As this report is being compiled on January 14, February gold is trading $3.40 higher and has made a daily high of 1244.60, which is 10 cents above yesterday’s high.Considering the strength in the dollar, weakness in crude oil and weak equities, the gold market is performing admirably. Gold should be traded from the long side only.

Silver: On January 13, March silver generated a short-term buy signal, but remains on an intermediate term sell signal.

March silver advanced 59.2 cents on heavy volume of 70,528 contracts. Volume was the strongest since December 16 when March silver lost 81.1 cents on volume of 81,502 contracts and total open interest increased by 235 contracts. On December 16, March silver closed at 15.752.

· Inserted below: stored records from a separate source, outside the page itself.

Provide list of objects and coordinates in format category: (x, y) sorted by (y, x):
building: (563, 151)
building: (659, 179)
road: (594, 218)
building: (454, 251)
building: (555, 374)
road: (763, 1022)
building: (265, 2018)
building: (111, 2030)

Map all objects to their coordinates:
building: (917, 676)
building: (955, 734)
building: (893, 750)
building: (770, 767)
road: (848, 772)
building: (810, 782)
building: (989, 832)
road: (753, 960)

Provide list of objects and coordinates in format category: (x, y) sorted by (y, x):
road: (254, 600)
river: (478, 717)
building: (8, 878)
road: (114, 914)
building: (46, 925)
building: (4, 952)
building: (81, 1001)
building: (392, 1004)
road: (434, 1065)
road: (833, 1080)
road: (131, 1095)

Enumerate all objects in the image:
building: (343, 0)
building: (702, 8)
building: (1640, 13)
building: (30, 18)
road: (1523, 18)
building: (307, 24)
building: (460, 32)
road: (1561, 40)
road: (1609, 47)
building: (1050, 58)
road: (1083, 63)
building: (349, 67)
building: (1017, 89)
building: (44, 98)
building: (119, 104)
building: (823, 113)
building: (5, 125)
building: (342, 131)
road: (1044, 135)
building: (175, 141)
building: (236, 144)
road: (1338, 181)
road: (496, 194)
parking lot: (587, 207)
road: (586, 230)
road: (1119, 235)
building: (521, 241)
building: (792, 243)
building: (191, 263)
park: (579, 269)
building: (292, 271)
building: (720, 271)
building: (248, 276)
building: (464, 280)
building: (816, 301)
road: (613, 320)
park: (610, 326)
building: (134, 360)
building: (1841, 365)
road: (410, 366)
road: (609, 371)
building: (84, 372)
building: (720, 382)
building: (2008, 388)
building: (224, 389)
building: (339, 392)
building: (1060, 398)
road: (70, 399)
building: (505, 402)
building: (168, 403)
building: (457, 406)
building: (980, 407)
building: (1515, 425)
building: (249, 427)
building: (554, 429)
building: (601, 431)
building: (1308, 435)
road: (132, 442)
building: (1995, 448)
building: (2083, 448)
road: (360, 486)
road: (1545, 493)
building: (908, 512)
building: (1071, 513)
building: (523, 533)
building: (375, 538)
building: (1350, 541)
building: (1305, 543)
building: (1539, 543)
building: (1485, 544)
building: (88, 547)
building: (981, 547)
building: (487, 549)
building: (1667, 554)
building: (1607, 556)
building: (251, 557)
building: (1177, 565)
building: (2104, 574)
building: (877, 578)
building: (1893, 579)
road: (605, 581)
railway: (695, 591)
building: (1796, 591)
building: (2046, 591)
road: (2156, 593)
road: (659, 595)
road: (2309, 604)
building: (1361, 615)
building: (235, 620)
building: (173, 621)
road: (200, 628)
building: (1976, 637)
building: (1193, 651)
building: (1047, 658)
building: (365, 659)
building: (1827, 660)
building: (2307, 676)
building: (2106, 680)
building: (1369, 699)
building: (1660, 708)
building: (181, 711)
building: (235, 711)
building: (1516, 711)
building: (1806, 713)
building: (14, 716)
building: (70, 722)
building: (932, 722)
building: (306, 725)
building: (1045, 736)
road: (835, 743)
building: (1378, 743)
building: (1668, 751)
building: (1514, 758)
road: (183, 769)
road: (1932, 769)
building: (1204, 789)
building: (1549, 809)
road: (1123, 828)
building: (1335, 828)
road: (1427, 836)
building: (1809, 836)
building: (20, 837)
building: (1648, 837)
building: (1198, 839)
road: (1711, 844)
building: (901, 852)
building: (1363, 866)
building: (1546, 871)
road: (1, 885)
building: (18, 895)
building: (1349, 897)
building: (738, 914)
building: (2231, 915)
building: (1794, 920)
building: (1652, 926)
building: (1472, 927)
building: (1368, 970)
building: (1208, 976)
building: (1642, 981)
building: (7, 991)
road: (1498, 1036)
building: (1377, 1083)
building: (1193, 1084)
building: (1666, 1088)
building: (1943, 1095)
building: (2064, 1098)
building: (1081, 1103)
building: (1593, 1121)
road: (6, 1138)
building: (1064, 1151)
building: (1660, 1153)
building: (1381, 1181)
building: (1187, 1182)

On January 13, total open interest increased by a positive 1,299 contracts, which relative to volume is approximately 25% less than average, but the total open interest increase accompanied by significantly higher volume is the most positive day in silver for many months.

As this report is being compiled on January 14, March silver is trading 17.1 cents lower and has made a daily low of 16.560, which is a fraction below yesterday’s low of 16.570. For anyone looking to initiate bullish positions, we recommend the use of options due to silver’s volatility. We think higher prices are in store.

Cocoa:

March cocoa lost $3.00 on volume of 24,918 contracts. Total open interest increased by a massive 4,509 contracts, which relative to volume is approximately 470% above average meaning a battle ensued between buyers and sellers and neither side was able to move the market much by the close. The March contract accounted for loss of 236 of open interest.

As we have said in previous reports, we need to see cocoa generate an intermediate term buy signal before we can get enthusiastically bullish on the commodity. Consistently, cocoa has failed to do this, and in our estimation is a potential danger sign to anyone long the market. In order for March cocoa to generate an intermediate term buy signal, the low the day must be above OIA’s key pivot point for January 14 of 2991. Stand aside.

Coffee:

March coffee advanced 20 ticks on heavy volume of 33,297 contracts. Volume fell from January 12 when March coffee lost 3.30 cents on volume of 39,390 contracts and total open interest declined by 847 contracts. On January 13, total open interest increased by 908 contracts, which relative to volume is average. The March contract accounted for loss of 1,483 of open interest, which makes the total open interest increase (constructive).

As this report is being compiled on January 14, March coffee has closed 1.7985, up 2.90 cents. On January 9, March coffee generated a short-term buy signal, but remains on an intermediate term sell signal. Setbacks are buying opportunities. We recommend the use of options due to the volatility of the market.